Exercise goal » Look over the entries that follow. Report how many lines contain "oublié", with nothing else.

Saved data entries
----------------------------------------

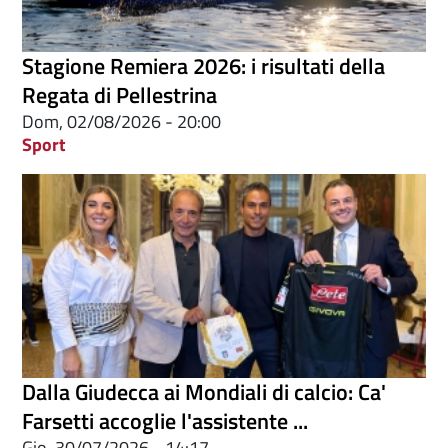
Stagione Remiera 2026: i risultati della
Regata di Pellestrina
Dom, 02/08/2026 - 20:00
Sport
Dalla Giudecca ai Mondiali di calcio: Ca'
Farsetti accoglie l'assistente ...
Gio, 30/07/2026 - 14:17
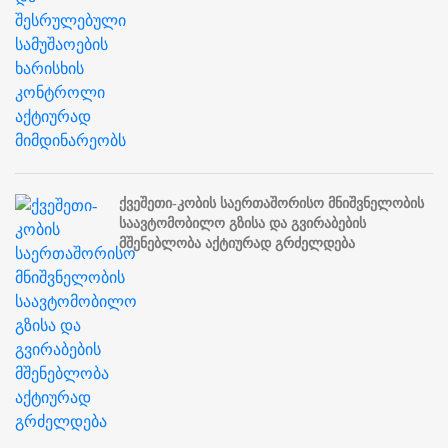
ქვეშეთი-კობის საერთაშორისო მნიშვნელობის
საავტომობილო გზისა და გვირაბების
მშენებლობა აქტიურად გრძელდება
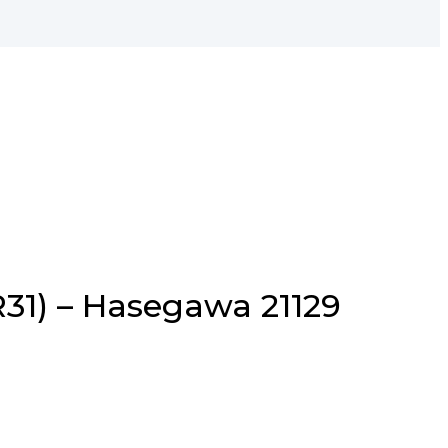
31) – Hasegawa 21129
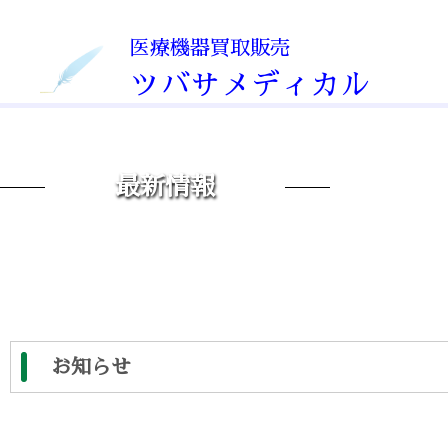
医療機器買取販売
Service
ツバサメディカル
医療機器販売
Medical equipment s
最新情報
医療機器買取
Medical equipment p
運転代行
Driving agency
お知らせ
Company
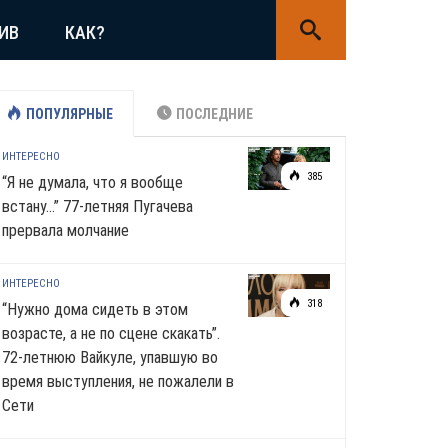
ИВ
КАК?
ПОПУЛЯРНЫЕ
ПОСЛЕДНИЕ
ИНТЕРЕСНО
385
“Я не думала, что я вообще
встану…” 77-летняя Пугачева
прервала молчание
ИНТЕРЕСНО
318
“Нужно дома сидеть в этом
возрасте, а не по сцене скакать”.
72-летнюю Вайкуле, упавшую во
время выступления, не пожалели в
Сети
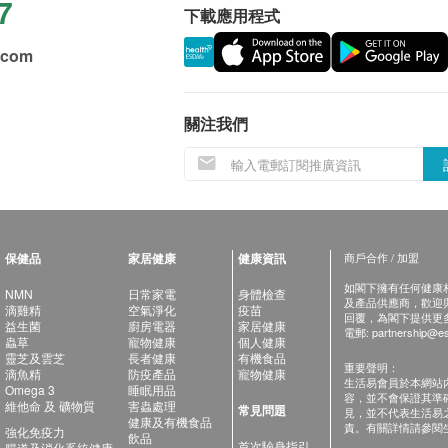
7
下載應用程式
.com
關注我們
保健品
家居健康
健康資訊
商戶合作 / 加盟
如閣下擁有任何健康相關
NMN
日常家電
身體檢查
及產品供應商，歡迎與健
滴雞精
空氣淨化
疫苗
回覆，為閣下提供更
益生菌
廚房電器
家居健康
電郵:
partnership@es
蟲草
寵物健康
個人健康
靈芝及雲芝
長者健康
有機食品
重要聲明：
滴魚精
防疫產品
寵物健康
生活易會員於本網站
Omega 3
睡眠用品
容，並不會保證其準
維他命 及 礦物質
害蟲處理
常見問題
見，並不代表生活易
健康及有機食品
責。有關詳情請參閱
強化免疫力
飲品
首次驗身指引
腸道及消化系統健康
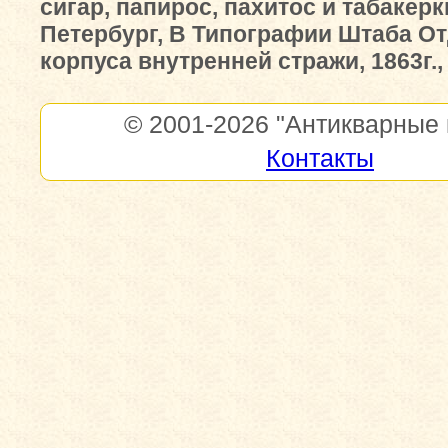
сигар, папирос, пахитос и табакерки"
Петербург, В Типографии Штаба О
корпуса внутренней стражи, 1863г.,
© 2001-2026
"Антикварные 
Контакты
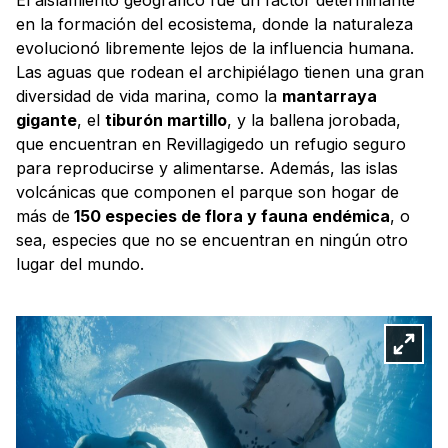
en la formación del ecosistema, donde la naturaleza
evolucionó libremente lejos de la influencia humana.
Las aguas que rodean el archipiélago tienen una gran
diversidad de vida marina, como la
mantarraya
gigante
, el
tiburón martillo
, y la ballena jorobada,
que encuentran en Revillagigedo un refugio seguro
para reproducirse y alimentarse. Además, las islas
volcánicas que componen el parque son hogar de
más de
150 especies de flora y fauna endémica
, o
sea, especies que no se encuentran en ningún otro
lugar del mundo.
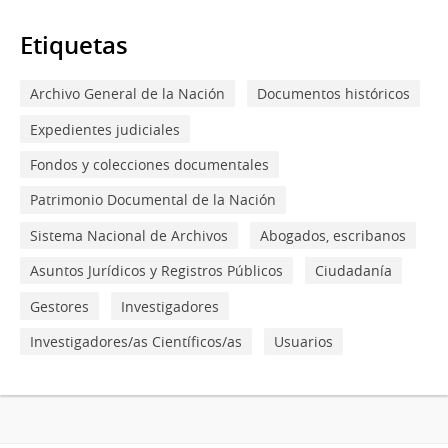
Etiquetas
Archivo General de la Nación
Documentos históricos
Expedientes judiciales
Fondos y colecciones documentales
Patrimonio Documental de la Nación
Sistema Nacional de Archivos
Abogados, escribanos
Asuntos Jurídicos y Registros Públicos
Ciudadanía
Gestores
Investigadores
Investigadores/as Científicos/as
Usuarios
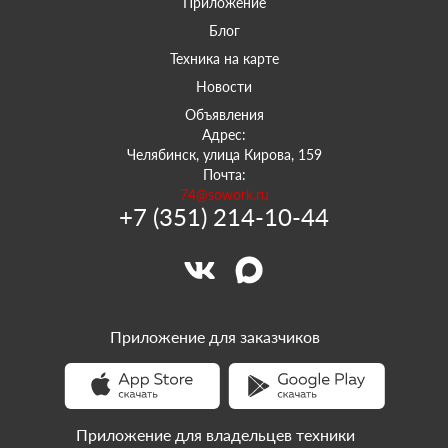
Приложение
Блог
Техника на карте
Новости
Объявления
Адрес:
Челябинск, улица Кирова, 159
Почта:
74@sowork.ru
+7 (351) 214-10-44
Приложение для заказчиков
Приложение для владельцев техники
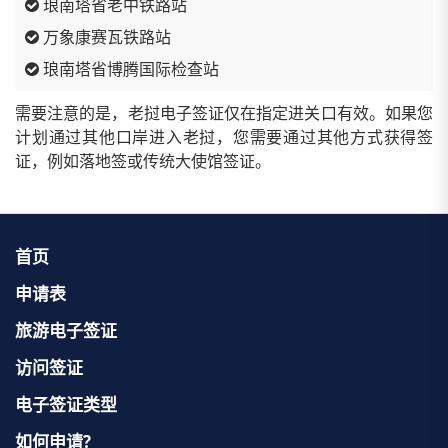
琅南塔省老中铁路站
万象康赛瓦铁路站
琅南塔省博腾国际检查站
需要注意的是，老挝电子签证仅在指定进关口有效。如果您
计划通过其他口岸进入老挝，您需要通过其他方式获得签
证，例如落地签或传统大使馆签证。
首页
申请表
旅游电子签证
访问签证
电子签证类型
如何申请?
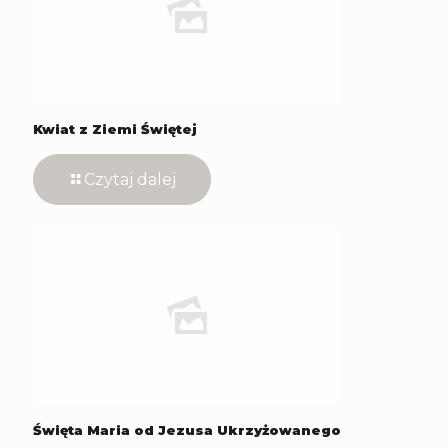
Kwiat z Ziemi Świętej
Czytaj dalej
Święta Maria od Jezusa Ukrzyżowanego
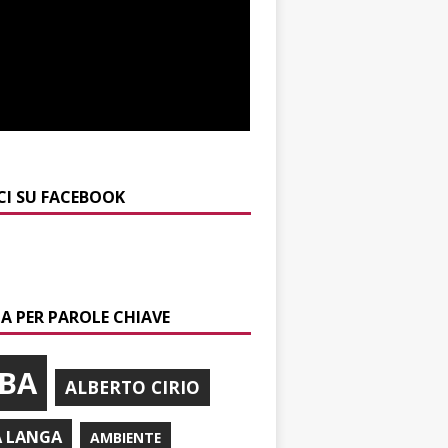
CI SU FACEBOOK
A PER PAROLE CHIAVE
BA
ALBERTO CIRIO
A LANGA
AMBIENTE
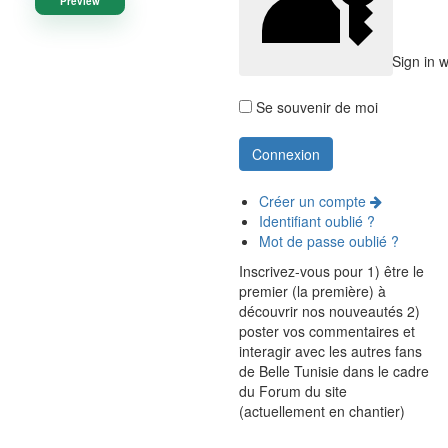
Preview
Sign in 
Se souvenir de moi
Créer un compte
Identifiant oublié ?
Mot de passe oublié ?
Inscrivez-vous pour 1) être le
premier (la première) à
découvrir nos nouveautés 2)
poster vos commentaires et
interagir avec les autres fans
de Belle Tunisie dans le cadre
du Forum du site
(actuellement en chantier)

----------------------------------------

Solved problem » 2